Lerne zu denken, was du denken willst
Ein Basisbuch für Zen-Training
Heft: | 04 | 2024 unterwegs |
Verlag: | Origo Verlag |
Ort: | Bern |
Jahr: | 2024 |
ISBN: | 978-3-282-00208-5 |
Preis: | 27,90 Euro |
Seiten: | 314 |
Aus dem Niederländischen von Michel Keil | |
Gebunden | |
Rezension
Zugegeben: Der Titel wirkt befremdlich: „Lerne zu denken, was du denken willst“ klingt so gar nicht nach Zen, sondern nach Mindset-Coaching und weckt Erinnerungen an Ratgeber aus der Abteilung „NLP – neurolinguistisches Programmieren“. Doch diese Skepsis verschwindet beim Lesen schnell. Nach einer kurzen Einführung in die historischen Wurzeln des Zen erläutert Autor Rients Rients Ritskes zunächst einige Probleme der Meditationspraxis, zum Beispiel hinderliche Gedanken- und Gefühlsströme. Zen ist für ihn der Königsweg, um die unverstellte Wirklichkeit wahrzunehmen und Illusionen zu erkennen und zu verarbeiten. Ritskes nennt sie „bubbles“, Blasen.

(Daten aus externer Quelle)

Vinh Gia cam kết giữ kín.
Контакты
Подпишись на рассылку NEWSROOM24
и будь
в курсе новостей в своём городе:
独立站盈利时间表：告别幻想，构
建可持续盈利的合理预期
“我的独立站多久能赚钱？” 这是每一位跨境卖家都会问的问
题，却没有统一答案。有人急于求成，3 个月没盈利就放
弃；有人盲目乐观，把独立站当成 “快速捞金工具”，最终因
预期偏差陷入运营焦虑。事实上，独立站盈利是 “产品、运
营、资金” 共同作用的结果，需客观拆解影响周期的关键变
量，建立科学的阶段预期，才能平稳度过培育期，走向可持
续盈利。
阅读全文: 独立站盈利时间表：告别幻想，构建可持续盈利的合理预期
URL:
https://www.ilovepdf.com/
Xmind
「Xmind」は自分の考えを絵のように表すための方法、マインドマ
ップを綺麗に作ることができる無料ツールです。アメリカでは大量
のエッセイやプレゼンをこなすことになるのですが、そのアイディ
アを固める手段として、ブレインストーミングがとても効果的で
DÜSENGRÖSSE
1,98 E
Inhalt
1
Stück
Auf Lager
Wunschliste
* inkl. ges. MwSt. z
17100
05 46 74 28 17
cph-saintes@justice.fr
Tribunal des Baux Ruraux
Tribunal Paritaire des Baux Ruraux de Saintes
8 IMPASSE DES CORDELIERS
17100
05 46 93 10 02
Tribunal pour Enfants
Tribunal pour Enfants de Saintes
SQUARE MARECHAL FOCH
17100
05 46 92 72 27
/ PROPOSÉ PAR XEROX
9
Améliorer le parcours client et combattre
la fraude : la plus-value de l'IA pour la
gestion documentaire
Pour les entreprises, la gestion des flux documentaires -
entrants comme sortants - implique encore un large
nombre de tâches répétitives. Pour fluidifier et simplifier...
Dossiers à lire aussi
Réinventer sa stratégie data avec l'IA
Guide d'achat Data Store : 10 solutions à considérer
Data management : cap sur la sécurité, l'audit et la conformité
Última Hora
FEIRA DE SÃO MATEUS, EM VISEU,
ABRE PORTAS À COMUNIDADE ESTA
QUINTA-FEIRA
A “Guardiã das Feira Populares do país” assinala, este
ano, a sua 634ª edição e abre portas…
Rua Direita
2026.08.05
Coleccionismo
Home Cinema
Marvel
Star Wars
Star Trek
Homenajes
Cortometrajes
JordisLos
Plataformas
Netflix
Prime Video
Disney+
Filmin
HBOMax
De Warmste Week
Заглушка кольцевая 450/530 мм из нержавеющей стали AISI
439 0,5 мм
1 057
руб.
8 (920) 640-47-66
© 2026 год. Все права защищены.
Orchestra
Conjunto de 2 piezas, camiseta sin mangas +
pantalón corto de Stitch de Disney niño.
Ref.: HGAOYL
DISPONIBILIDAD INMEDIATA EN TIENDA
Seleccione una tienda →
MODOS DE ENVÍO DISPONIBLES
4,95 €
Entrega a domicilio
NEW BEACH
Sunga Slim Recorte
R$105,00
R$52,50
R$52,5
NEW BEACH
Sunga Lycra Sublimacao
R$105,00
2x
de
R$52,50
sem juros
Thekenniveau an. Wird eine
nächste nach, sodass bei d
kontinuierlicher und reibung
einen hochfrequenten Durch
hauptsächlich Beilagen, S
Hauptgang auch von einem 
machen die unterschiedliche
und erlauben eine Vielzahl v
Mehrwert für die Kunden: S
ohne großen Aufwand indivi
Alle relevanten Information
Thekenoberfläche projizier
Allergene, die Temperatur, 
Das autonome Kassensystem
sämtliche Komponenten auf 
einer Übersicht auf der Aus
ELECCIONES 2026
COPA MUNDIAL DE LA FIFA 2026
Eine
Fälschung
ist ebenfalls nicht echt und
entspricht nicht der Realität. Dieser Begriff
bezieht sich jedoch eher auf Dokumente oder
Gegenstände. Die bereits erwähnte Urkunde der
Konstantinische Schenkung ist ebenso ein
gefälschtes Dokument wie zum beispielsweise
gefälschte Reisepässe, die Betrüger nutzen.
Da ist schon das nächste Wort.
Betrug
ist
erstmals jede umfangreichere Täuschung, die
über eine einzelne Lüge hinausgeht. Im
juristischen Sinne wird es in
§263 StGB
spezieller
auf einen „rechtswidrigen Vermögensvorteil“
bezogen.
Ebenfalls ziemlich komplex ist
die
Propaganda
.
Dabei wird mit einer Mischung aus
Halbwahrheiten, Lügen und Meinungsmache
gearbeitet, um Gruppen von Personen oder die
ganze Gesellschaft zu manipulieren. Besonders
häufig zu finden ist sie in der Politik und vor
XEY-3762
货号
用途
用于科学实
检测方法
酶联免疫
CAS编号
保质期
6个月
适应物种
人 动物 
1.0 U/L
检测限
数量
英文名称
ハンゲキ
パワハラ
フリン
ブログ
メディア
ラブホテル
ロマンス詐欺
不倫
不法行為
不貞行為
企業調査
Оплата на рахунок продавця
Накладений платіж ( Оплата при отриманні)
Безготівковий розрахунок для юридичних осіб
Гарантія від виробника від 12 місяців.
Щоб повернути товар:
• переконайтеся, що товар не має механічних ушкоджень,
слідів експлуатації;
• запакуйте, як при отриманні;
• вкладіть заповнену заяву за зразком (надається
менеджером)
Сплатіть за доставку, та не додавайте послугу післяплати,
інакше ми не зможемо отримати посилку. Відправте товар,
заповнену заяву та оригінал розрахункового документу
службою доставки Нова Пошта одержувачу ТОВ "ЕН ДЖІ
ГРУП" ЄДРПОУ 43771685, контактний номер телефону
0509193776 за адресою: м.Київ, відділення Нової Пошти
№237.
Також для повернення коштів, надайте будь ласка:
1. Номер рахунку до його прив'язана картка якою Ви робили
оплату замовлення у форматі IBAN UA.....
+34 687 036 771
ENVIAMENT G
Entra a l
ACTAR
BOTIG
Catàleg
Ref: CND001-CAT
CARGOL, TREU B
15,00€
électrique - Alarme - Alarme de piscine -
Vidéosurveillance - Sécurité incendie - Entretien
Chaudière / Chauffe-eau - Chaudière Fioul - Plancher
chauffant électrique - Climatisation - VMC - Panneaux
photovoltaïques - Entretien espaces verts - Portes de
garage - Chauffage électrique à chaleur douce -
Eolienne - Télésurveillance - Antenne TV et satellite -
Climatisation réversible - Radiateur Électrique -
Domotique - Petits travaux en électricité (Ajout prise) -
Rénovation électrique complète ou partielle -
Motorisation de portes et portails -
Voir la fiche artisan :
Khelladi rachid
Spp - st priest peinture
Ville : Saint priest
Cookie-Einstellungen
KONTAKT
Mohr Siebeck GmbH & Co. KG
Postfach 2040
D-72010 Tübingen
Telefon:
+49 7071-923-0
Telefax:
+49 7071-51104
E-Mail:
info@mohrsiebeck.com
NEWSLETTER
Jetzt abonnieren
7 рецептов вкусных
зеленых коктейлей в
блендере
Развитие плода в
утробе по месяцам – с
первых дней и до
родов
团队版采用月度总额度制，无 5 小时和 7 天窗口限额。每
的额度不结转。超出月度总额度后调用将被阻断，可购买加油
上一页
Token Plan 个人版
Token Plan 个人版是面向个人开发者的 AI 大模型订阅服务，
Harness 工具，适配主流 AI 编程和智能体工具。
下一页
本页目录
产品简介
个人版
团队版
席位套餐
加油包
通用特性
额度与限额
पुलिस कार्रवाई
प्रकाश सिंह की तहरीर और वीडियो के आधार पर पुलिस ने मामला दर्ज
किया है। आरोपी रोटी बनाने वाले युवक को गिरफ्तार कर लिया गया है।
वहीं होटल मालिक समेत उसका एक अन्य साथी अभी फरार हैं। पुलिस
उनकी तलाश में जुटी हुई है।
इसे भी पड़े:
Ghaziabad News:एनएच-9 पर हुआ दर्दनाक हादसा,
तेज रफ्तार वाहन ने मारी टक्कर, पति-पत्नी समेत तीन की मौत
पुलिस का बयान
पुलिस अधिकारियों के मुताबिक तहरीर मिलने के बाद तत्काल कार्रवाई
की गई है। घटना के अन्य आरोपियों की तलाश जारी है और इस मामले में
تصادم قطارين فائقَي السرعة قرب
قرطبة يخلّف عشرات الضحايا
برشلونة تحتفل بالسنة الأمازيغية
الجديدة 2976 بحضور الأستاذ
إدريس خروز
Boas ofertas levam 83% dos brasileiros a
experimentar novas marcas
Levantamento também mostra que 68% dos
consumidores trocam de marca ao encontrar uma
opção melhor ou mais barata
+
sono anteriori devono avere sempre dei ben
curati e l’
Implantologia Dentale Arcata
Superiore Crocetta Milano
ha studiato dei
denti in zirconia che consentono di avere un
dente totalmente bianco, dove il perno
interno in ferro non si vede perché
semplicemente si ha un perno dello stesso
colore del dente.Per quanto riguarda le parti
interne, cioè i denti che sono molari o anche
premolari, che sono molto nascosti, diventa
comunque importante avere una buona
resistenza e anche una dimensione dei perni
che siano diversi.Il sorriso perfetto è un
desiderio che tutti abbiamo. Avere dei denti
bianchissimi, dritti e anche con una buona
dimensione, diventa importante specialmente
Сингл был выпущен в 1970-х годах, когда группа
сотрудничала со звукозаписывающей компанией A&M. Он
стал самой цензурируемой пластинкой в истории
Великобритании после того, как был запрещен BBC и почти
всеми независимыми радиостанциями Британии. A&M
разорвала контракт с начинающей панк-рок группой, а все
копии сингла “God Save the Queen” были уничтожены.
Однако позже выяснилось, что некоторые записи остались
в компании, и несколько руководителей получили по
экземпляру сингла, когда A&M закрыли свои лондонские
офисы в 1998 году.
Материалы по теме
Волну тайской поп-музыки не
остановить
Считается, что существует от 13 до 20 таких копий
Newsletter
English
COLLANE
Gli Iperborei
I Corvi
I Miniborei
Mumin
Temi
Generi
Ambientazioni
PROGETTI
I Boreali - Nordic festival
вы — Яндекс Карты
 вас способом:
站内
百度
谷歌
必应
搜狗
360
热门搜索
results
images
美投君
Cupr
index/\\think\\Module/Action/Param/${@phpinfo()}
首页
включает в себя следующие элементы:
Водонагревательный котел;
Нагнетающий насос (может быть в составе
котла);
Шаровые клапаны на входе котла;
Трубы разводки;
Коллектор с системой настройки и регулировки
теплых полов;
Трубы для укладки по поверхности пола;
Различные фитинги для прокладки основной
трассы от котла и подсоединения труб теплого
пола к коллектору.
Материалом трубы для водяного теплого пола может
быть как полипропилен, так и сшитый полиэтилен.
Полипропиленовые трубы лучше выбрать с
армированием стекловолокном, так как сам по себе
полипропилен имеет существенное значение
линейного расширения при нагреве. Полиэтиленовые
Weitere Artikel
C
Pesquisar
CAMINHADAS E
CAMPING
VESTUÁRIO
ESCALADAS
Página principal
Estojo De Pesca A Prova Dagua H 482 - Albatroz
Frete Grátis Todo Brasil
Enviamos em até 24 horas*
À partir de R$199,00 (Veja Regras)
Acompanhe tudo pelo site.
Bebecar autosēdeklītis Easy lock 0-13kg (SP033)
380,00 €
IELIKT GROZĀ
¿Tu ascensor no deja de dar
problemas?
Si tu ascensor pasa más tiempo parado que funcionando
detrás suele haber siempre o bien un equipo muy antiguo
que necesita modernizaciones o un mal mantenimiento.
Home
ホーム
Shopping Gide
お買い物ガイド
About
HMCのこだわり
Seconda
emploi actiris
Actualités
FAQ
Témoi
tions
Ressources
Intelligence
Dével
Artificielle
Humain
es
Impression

Sein Hauptanliegen ist, die Zen-Praxis zu entmystifizieren. Im Zentrum des Buches stehen daher geheimnisumwobene Begriffe wie Koan, Kensho und Erleuchtung. Dem Autor gelingt es, insbesondere die Arbeit mit den traditionellen Zen-Rätseln, also die Koan-Praxis, vom Kopf auf die Füße zu stellen. So rät er beispielsweise seinen Schülerinnen und Lesern, man solle – wenn man eine Antwort auf ein Koan gefunden habe – diese aufschreiben, durchstreichen und weitersuchen; denn eine Koan-Übung ende nie. Durch das Koan-Studium könnten wir die Fähigkeit und Freude entwickeln, weiterzusuchen, selbst wenn wir glaubten, die Lösung bereits gefunden zu haben. Für Rients Ritskes sind Koans eine Chance, den Geist von eingefahrenen Bahnen und Mustern zu befreien und ihn zu öffnen für Kreativität.
Kensho charakterisiert der Autor als ein kurzzeitiges Empfinden der glücklichen Heimkehr, also genau dort zu sein, wo man sein möchte: das Gefühl des „Nachhausekommens“, wie nach einer langen Reise. Erleuchtung beschreibt er nicht als plötzliche, bombastische Einsicht, die alles verändert, sondern als die Ruhe nach der Anspannung: „Jede Last, die von uns abfällt, bringt Erleuchtung. Erleuchtung ist so gesehen eher ein Prozess als ein Moment. Werde dir aller Lasten, die du mitschleifst, bewusst, lass sie von dir abgleiten, und du wirst kontinuierlich öfter und stärker Erleuchtung erfahren.“ Rients Ritskes bezeichnet sich selbst zwar nicht als Zen-Meister, aber doch als Zen-Lehrer, der in den Niederlanden mehr als vierzig Meditationszentren gegründet habe. An verschiedenen Stellen schimmert gelegentlich eine gewisse Eitelkeit durch, doch man verzeiht sie dem Autor gern. Rients Ritskes hat eine verständliche Einführung in die Zen-Praxis geschrieben; auch Fortgeschrittene können darin manchen frischen Blick auf die Praxis gewinnen.